=== RECORDS TO USE ===
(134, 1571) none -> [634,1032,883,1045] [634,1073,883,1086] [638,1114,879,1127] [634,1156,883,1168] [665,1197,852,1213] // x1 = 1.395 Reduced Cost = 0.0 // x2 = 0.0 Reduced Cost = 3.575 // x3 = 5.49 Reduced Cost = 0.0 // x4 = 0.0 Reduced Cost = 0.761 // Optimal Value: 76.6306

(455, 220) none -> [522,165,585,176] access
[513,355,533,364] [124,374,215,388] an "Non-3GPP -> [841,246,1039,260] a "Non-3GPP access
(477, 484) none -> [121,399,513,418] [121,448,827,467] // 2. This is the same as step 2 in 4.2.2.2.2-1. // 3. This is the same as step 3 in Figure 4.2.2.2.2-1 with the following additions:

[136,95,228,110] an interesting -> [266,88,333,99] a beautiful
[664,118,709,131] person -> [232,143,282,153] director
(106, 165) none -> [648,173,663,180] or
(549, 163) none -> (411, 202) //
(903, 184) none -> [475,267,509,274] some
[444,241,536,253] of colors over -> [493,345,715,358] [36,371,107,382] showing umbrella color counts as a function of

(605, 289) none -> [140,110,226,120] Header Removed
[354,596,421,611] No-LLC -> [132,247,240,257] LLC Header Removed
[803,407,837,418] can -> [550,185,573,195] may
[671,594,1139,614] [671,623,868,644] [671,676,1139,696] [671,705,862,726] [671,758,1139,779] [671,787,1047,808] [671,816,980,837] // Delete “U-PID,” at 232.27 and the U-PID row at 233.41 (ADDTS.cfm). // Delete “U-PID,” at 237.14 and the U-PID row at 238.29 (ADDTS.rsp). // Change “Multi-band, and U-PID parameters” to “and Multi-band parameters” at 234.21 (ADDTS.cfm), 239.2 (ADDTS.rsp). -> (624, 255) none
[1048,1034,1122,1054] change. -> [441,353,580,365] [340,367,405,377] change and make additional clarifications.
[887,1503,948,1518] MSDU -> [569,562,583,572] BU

=== DIRECTIONS ===
Take the entries above and repeat them. Alter nothing.

=== SOLUTION ===
(134, 1571) none -> [634,1032,883,1045] [634,1073,883,1086] [638,1114,879,1127] [634,1156,883,1168] [665,1197,852,1213] // x1 = 1.395 Reduced Cost = 0.0 // x2 = 0.0 Reduced Cost = 3.575 // x3 = 5.49 Reduced Cost = 0.0 // x4 = 0.0 Reduced Cost = 0.761 // Optimal Value: 76.6306

(455, 220) none -> [522,165,585,176] access
[513,355,533,364] [124,374,215,388] an "Non-3GPP -> [841,246,1039,260] a "Non-3GPP access
(477, 484) none -> [121,399,513,418] [121,448,827,467] // 2. This is the same as step 2 in 4.2.2.2.2-1. // 3. This is the same as step 3 in Figure 4.2.2.2.2-1 with the following additions:

[136,95,228,110] an interesting -> [266,88,333,99] a beautiful
[664,118,709,131] person -> [232,143,282,153] director
(106, 165) none -> [648,173,663,180] or
(549, 163) none -> (411, 202) //
(903, 184) none -> [475,267,509,274] some
[444,241,536,253] of colors over -> [493,345,715,358] [36,371,107,382] showing umbrella color counts as a function of

(605, 289) none -> [140,110,226,120] Header Removed
[354,596,421,611] No-LLC -> [132,247,240,257] LLC Header Removed
[803,407,837,418] can -> [550,185,573,195] may
[671,594,1139,614] [671,623,868,644] [671,676,1139,696] [671,705,862,726] [671,758,1139,779] [671,787,1047,808] [671,816,980,837] // Delete “U-PID,” at 232.27 and the U-PID row at 233.41 (ADDTS.cfm). // Delete “U-PID,” at 237.14 and the U-PID row at 238.29 (ADDTS.rsp). // Change “Multi-band, and U-PID parameters” to “and Multi-band parameters” at 234.21 (ADDTS.cfm), 239.2 (ADDTS.rsp). -> (624, 255) none
[1048,1034,1122,1054] change. -> [441,353,580,365] [340,367,405,377] change and make additional clarifications.
[887,1503,948,1518] MSDU -> [569,562,583,572] BU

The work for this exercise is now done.